There are many reasons why women are prone to urinary tract infections (UTIs) and there is abundant, sound advice for prevention. Traditional wisdom suggests that cranberry juice is a good treatment and preventive. Unfortunately, the medical community has found the use of cranberry juice rather than antibiotics to be controversial. A recent study compared the effectiveness of cranberry extract to the common UTI antibiotic, trimethoprim, for treatment of women with recurrent UTIs. Surprisingly, cranberry extract was found to be safer, more effective and better tolerated for chronic UTI prevention than was the common antibiotic.
Natural Bacteria are First Line of Defense against UTIs
Women tend to suffer from urinary tract infections, and this predisposition is usually attributed to a shorter urethra that is closer to the anus. The urethra is the tube running from the bladder to the outside and it is lined with cells that secrete mucus to protect the cells against the urine. Thus, the major protection against infection of the bladder, is the continuous flow of urine out of the body.
Bacteria must bind to the lining cells in order to avoid being swept into the toilet. Pathogenic bacteria that can grow in the urethra and bladder must move up the urethra to be a problem. Transit of pathogenic bacteria is normally blocked by resident, natural bacteria that already occupy positions along the urethra. Thus, a UTI requires some disruption of the normal, protective resident bacteria and pathogens.

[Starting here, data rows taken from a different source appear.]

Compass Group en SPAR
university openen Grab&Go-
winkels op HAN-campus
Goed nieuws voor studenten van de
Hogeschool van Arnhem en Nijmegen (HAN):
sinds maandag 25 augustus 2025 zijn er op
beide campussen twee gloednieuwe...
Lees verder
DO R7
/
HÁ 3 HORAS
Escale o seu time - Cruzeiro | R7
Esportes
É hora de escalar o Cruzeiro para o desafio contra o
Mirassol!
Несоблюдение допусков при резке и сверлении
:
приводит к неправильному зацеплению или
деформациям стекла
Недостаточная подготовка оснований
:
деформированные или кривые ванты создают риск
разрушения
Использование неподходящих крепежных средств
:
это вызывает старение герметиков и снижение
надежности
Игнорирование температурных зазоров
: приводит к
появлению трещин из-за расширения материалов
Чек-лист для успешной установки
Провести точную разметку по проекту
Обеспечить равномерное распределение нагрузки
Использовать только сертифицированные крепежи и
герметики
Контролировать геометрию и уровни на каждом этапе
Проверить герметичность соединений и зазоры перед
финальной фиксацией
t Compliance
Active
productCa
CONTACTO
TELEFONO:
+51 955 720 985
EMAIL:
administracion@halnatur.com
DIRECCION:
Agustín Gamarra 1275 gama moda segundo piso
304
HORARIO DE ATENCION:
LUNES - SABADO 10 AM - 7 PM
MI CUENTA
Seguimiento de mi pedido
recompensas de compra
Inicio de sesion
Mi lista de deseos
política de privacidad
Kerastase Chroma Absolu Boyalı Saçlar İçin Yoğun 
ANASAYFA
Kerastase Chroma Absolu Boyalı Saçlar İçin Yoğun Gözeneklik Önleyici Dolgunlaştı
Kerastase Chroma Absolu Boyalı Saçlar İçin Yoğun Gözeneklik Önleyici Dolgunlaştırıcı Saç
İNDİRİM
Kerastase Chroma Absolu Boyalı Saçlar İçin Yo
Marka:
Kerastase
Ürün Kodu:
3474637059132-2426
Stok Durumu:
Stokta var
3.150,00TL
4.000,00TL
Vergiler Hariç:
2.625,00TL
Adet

Antibiotics Disrupt Natural Bacterial Barrier Leading to Fungal Infections
Antibiotic treatment for UTIs or other infections typically leads to disruptions of the gut flora and fungal infections. Probiotics are suggested to replace the lost bacteria until the normal bacterial communities can be reestablished. In the mean time, fungi, such as yeasts, can move in and cause annoying opportunistic infections. Vaginal thrush is one of the common complaints leading to disuse of low level antibiotics for treatment of recurrent UTIs.
Cranberry Prevents UTIs and Retains Natural Bacteria
To address the need for UTI treatment in older adults and avoid the problems of long term antibiotic use, a recent study examined cranberry extract as a preventive treatment. The study was performed at the Ninewells Hospital and Medical School at the Universigy of Dundee, Scotland, U.K. The participants were 137 women who had previously received two or more antibiotic treatments of UTIs.
For the study, half received 500 mg of cranberry extract and the other half received 100 mg of trimethoprim. Withdrawal from the study was twice as high for the antibiotic group, 12% vs. 6%. The antibiotic, trimethoprim, was slightly more effective in preventing reoccurrence of UTIs, but that advantage was lost, because of the increased tendency of antibiotic users to leave the study due to bacterial or fungal overgrowth. The researchers were surprised at the effectiveness and tolerance of the cranberry extract, and concluded that cranberry was a cheap, safe alternative to antibiotics for prevention of urinary tract infections.